Exercise tasks:
(a) Answer these questions using the bug report.
(i) What rustc version does the bug report list?
(ii) How large was the ASCII file being unzipped?
(iii) Which function does read_to_string() indirectly invoke?
(b) Retype the part of the bug report between "let mut trace_content" and "bzip2 rust library.", inclusive.

Passage:
·····
Patched an infinite loop bug in src/mem.rs, impl Decompress::decompress()

[bjrjk]

Hello!

Version

stable-x86_64-unknown-linux-gnu (default)
rustc 1.66.0 (69f9c33d7 2022-12-12)

Problem

I came across an infinite loop bug when I'm trying to unzipping an ASCII file whose size is larger than 4GB.

The following code is an example of my usage:

    pub fn from_zip_file(file_path: String) -> Trace {
        let zip_file =
            fs::File::open(&file_path).expect(&format!("Could not open file {}", &file_path));
        let mut zip_archive = zip::ZipArchive::new(zip_file)
            .expect(&format!("Could not open archive {}", &file_path));

        println!("Trace::from_zip_file: unzipping {}", &file_path);
        let mut trace_file = zip_archive.by_index(0).unwrap();
        let trace_file_path = trace_file.sanitized_name().to_str().unwrap().to_string();
        println!("Trace::from_zip_file: unzipped {}", &file_path);

        let mut trace_content = String::new();
        trace_file
            .read_to_string(&mut trace_content)
            .expect(&format!("Could not read unzipped file {}", trace_file_path));
        println!("Trace::from_zip_file: read_to_string {}", &file_path);
    }

My program stuck at trace_file.read_to_string().
In order to investigate the problem, I analyzed the code carefully and find root cause in the bzip2 rust library.

Root Cause

The function read_to_string() indirectly invokes std::io::default_read_to_end(). The following is source of std::io::default_read_to_end():

// This uses an adaptive system to extend the vector when it fills. We want to
// avoid paying to allocate and zero a huge chunk of memory if the reader only
// has 4 bytes while still making large reads if the reader does have a ton
// of data to return. Simply tacking on an extra DEFAULT_BUF_SIZE space every
// time is 4,500 times (!) slower than a default reservation size of 32 if the
// reader has a very small amount of data to return.
·····
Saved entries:
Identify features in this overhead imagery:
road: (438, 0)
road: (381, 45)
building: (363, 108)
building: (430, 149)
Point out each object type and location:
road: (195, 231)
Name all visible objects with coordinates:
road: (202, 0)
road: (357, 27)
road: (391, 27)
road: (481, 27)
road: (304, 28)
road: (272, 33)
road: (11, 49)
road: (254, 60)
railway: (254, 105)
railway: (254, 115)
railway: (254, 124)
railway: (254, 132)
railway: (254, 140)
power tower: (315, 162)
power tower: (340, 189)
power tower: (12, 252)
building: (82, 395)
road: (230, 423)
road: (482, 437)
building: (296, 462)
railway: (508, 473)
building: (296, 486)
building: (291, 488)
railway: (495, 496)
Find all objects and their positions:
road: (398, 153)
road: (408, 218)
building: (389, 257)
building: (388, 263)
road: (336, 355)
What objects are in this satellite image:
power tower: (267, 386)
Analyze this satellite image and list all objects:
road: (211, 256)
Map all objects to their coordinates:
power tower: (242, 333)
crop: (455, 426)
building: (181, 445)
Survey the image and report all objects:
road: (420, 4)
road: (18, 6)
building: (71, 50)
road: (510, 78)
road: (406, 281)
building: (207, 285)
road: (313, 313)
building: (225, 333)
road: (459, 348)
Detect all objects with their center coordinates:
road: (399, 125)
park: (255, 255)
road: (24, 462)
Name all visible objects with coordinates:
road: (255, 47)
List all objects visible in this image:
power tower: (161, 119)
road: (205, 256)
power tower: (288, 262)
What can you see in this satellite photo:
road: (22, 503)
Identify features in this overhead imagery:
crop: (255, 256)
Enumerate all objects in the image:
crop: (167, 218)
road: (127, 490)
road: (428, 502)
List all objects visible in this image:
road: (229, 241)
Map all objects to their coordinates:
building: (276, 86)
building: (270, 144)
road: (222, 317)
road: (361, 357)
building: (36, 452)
·····
Problem solutions:
(a)
(i) rustc 1.66.0 (69f9c33d7 2022-12-12)
(ii) Larger than 4GB
(iii) std::io::default_read_to_end()

(b)
let mut trace_content = String::new();
        trace_file
            .read_to_string(&mut trace_content)
            .expect(&format!("Could not read unzipped file {}", trace_file_path));
        println!("Trace::from_zip_file: read_to_string {}", &file_path);
    }

My program stuck at trace_file.read_to_string().
In order to investigate the problem, I analyzed the code carefully and find root cause in the bzip2 rust library.